When you look at the X-ray again, you will see that the patella bone seems to be 'floating' - but it is just that the tendons above and below it do not show on X-ray. Neither do the two shock-absorber menisci, which appear just as a dark gap on X-ray between the two bigger bones. [We also omitted from this little series the quads muscle - normally attached to the top of the patella - just to better illustrate our point].
Knee bones from above
To fully evaluate the kneecap and its relationship to the femur below it, one needs to look at the bones from above.
It is easy to relate to this view, as it is the view you get of your own knees when sitting down.

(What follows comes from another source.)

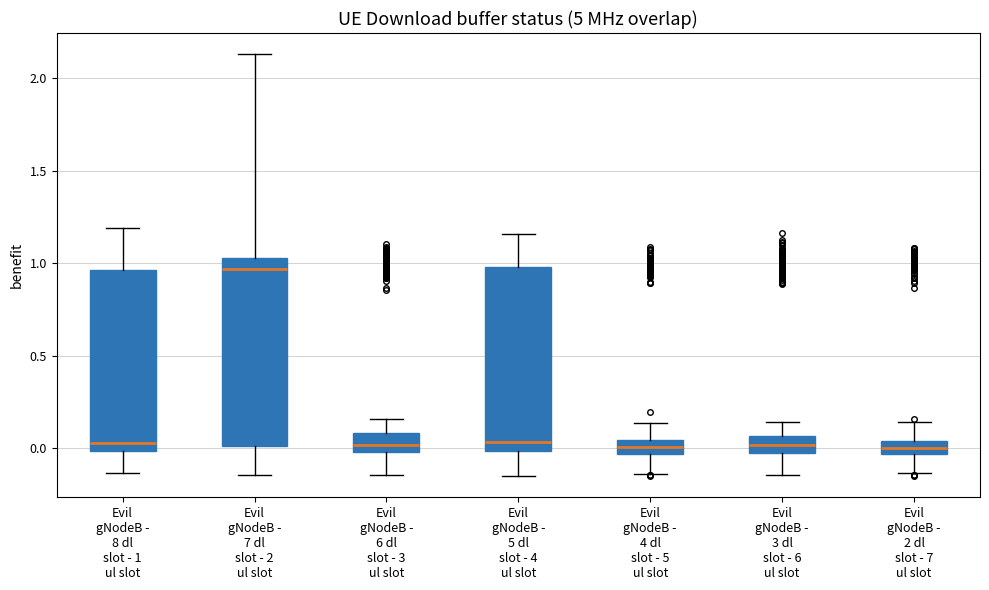

Where is the lower edge of the box for Evil gNodeB - 3 dl slot - 6 ul slot on the y-axis? The values are not printed on the chart, so give them approximately, as read against the axis.

-0.05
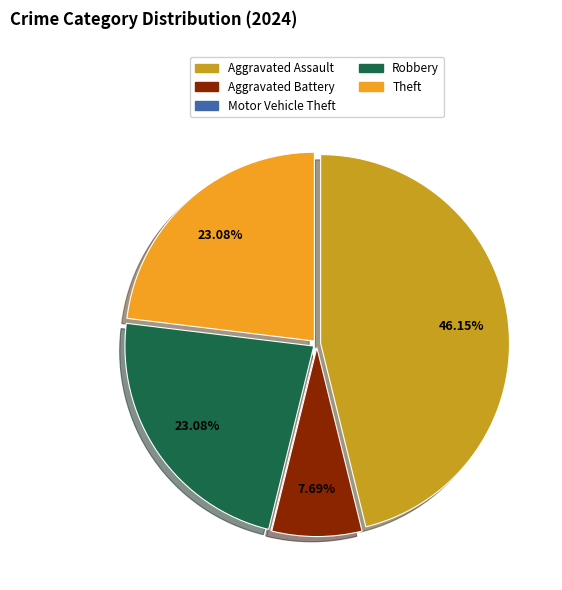

Which category has the biggest portion of the pie?

Aggravated Assault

When the knee is bent, the undersurface of the patella (kneecap) lies snugly like this in the trochlear groove. The patella should be central in the groove, and not favouring one or other side, and it should not be tilted. The sides of the patella and the walls of the groove should be almost parallel. The apparent gap that one sees on X-rays from this angle (Merchant views) is not really a gap but the space is filled with the white joint cartilage that covers both of the bony surfaces where they are in contact.
Note that you cannot see the rounded condyles of the femur in this view, nor can you see the tibia, as this angle looks down on the 'lap' and the condyles they are on the under-surface of the femur, while the tibia is at right angles to this view.
This view is also one that the surgeon can explore during arthroscopy, where he can get a superb opportunity to see how the patella glides in the trochlear groove. Many surgeons, unfortunately, miss this opportunity because they do not put the camera into this 'suprapatellar' region, and thus they fail to fully appreciate the anatomy here. This is also the best view to appreciate something called a 'plica', and problems with a plica may also be missed.